Les enquêteurs anticorruption de la police judiciaire ont perquisitionné le 17 février le siège du Front national. En cause, le détournement de fonds européens pour payer les membres du parti.
Dans la foulée du parti Les Républicains, c'est maintenant au tour du Front national d'être visé par la justice. Le 17 février au matin, des policiers de l'office anticorruption de la police judiciaire ont perquisitionné le siège du parti à Nanterre. Les enquêteurs cherchent à savoir si le FN a rémunéré vingt cadres du parti par le biais des financements du Parlement européen, alloués à chaque groupe politique.
La veille, la police judiciaire avait mené d'autres perquisitions chez Jean-Marie Le Pen, désormais exclu du parti par sa fille Marine, et au bureau de son secrétaire général particulier, Gérald Gérin. C'est ce dernier qui est à l'origine de l'enquête sur des emplois fictifs présumés d'assistants parlementaires au Parlement européen. En même temps assistant de Jean-Marie Le Pen au FN en 2015 et assistant de l'eurodéputée Marie-Christine Arnautu, son cas avait alerté Martin Schulz, président du Parlement. Après quoi, celui-ci avait décidé de saisir l'Olaf, l'organisme antifraude de l'Union européenne, qui a ensuite transmis le dossier à la justice française.
Abus de confiance encouru
La base de cette enquête s'appuie sur la législation européenne, qui interdit de "financer des contrats établis avec des groupes politiques du Parlement ou des partis politiques" par le biais des deniers de l'instance européenne. S'il était avéré que les assistants parlementaires frontistes ont bel et bien travaillé pour le compte de leur parti en étant rémunérés grâce à ce détournement, le FN pourrait être condamné pour abus de confiance.
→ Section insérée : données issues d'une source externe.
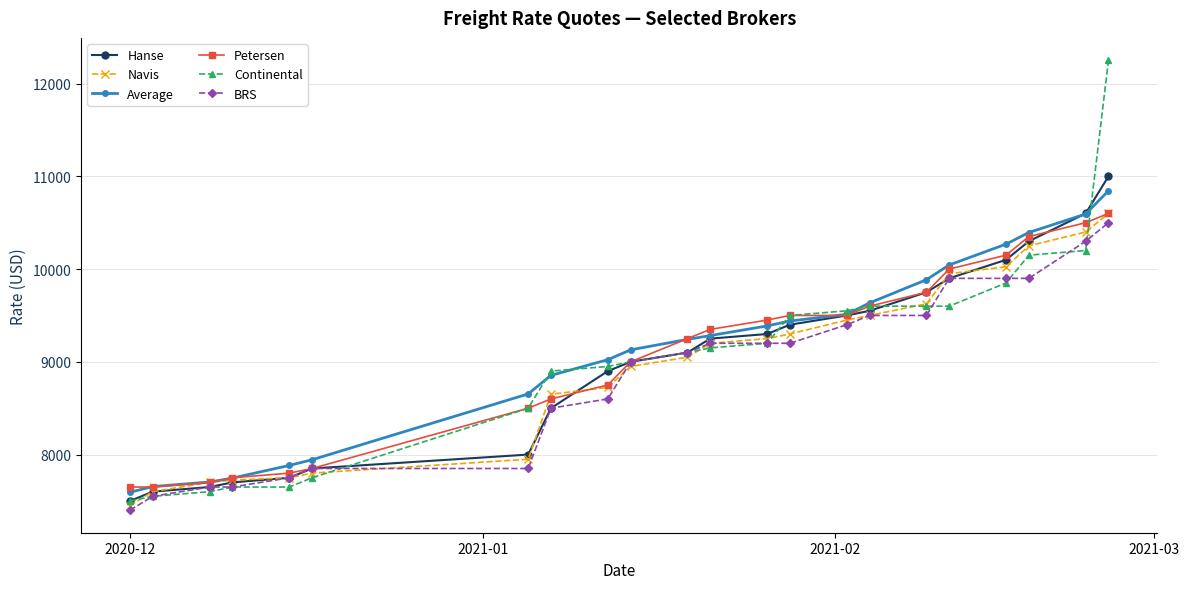

What is the value of the BRS point at the 4th from the left?

7650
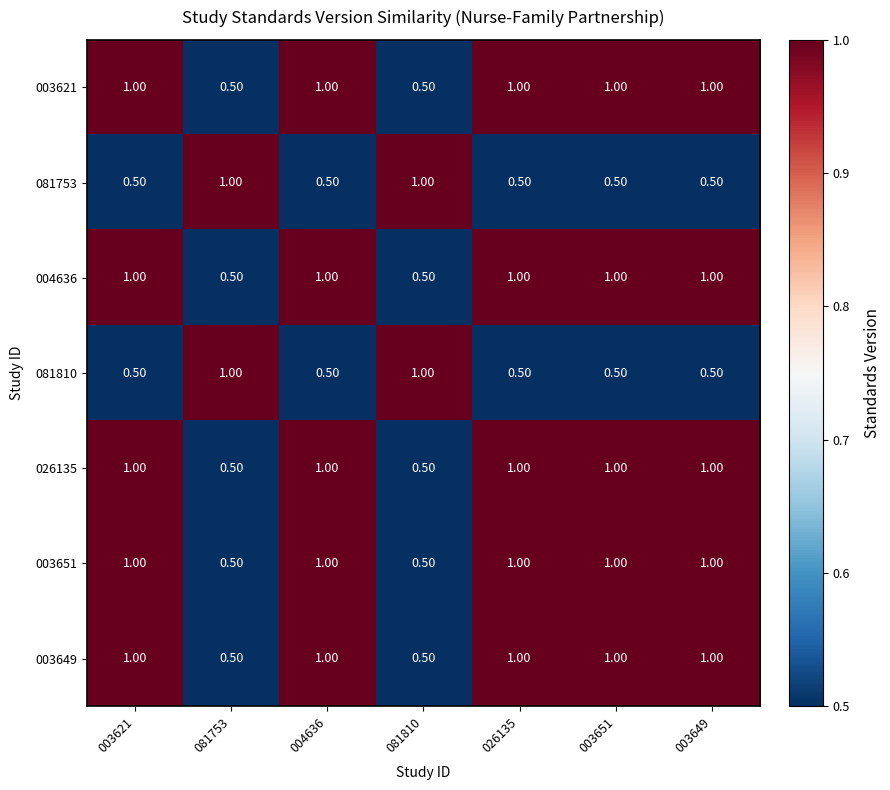

What is the sum of the 003621 values at 004636 and 003621?

2.0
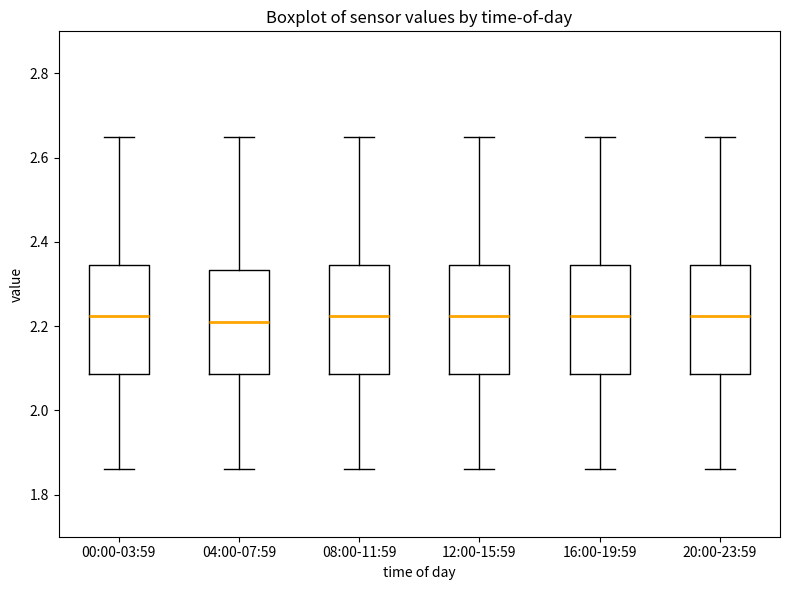

Where does the lower whisker of the box for 16:00-19:59 end on the y-axis? The values are not printed on the chart, so give them approximately, as read against the axis.

1.86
Au début de l'enquête, une note interne du Front national, adressée à ses cadres, définissait le statut de ses employés : "Certains sont des (...) salariés à plein temps du parti, d'autres sont à temps partiel, partageant leurs activités professionnelles entre le parti et le député qu'ils assistent (en particulier lorsque ce député occupe au sein du FN des fonctions exécutives), la plupart enfin sont des bénévoles."
"Une opération politique"
À la suite des perquisitions des 16 et 17 février, le Front national a réagi par un communiqué publié sur sa page Facebook. Le parti y dénonce "une opération politique directement pilotée par François Hollande et Manuel Valls, dans le but d'entraver, de surveiller et d'intimider l'opposition patriote". Face aux accusations d'emplois fictifs au Parlement de Strasbourg, le FN se défend en soutenant que "dans tous les partis, des assistants parlementaires ont des responsabilités politiques".
Jean-Marie Le Pen s'est dit quant à lui victime d'une "évidente persécution", tandis que Florian Philippot, vice-président du Front national, a lui aussi accusé indirectement le Parti socialiste d'être derrière cette procédure judiciaire.
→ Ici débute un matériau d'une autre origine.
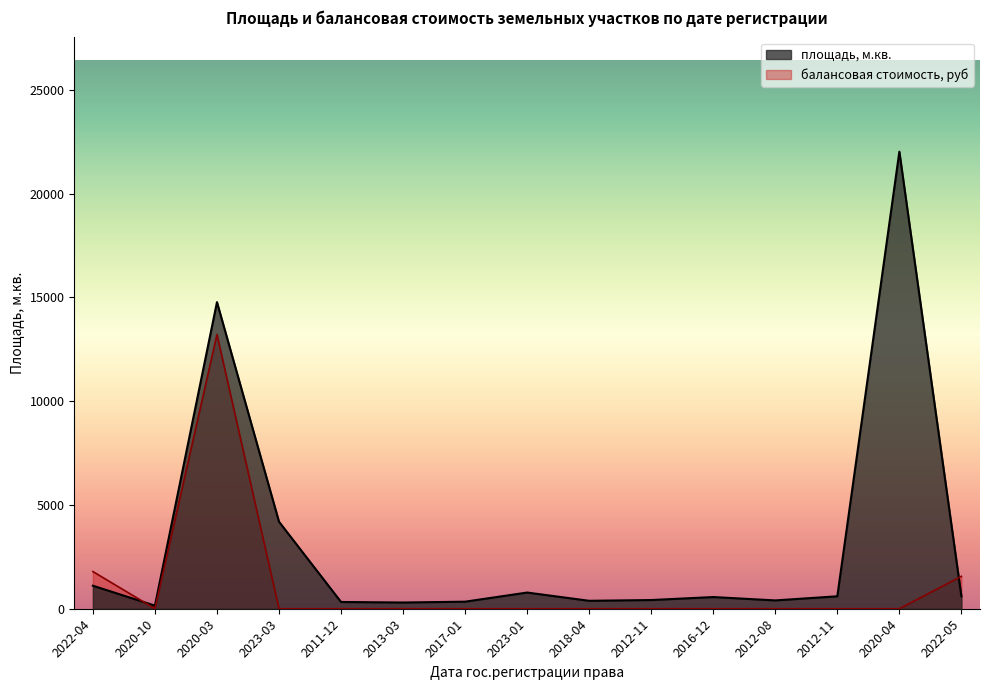

What is the difference between the maximum and second lowest values in the балансовая стоимость, руб series?

13212.6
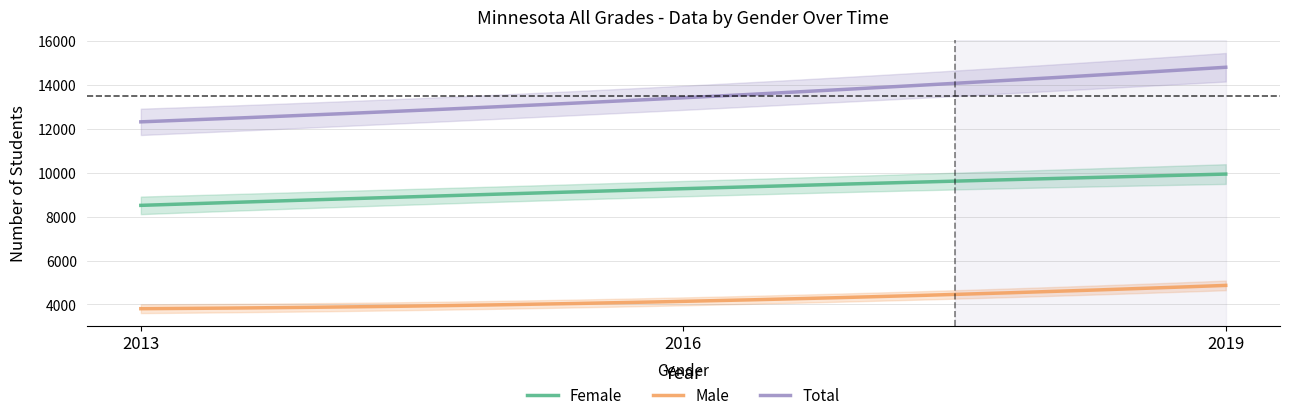

Reading left to right, transcribe all the data shown in this chart.

Female: 2013=8517	2016=9278	2019=9943
Male: 2013=3807	2016=4142	2019=4869
Total: 2013=12324	2016=13420	2019=14812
Pour tout savoir de la stratégie d'un parti d'opposition, quel meilleur moyen que de perquisitionner son siège au motif d'une affaire bidon?
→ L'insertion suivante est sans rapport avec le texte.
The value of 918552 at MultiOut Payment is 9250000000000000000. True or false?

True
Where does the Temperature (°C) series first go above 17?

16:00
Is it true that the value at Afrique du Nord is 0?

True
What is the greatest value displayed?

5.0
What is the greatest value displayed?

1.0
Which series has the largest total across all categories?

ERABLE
— Florian Philippot (@f_philippot) 17 février 2016
Actuellement, l'enquête en est au stade préliminaire. En fonction des éléments découverts par les enquêteurs, le procureur de la République peut choisir de classer l'affaire sans suite, soit demander à un magistrat instructeur de mener des investigations plus poussées ou convoquer les prévenus devant un tribunal correctionnel.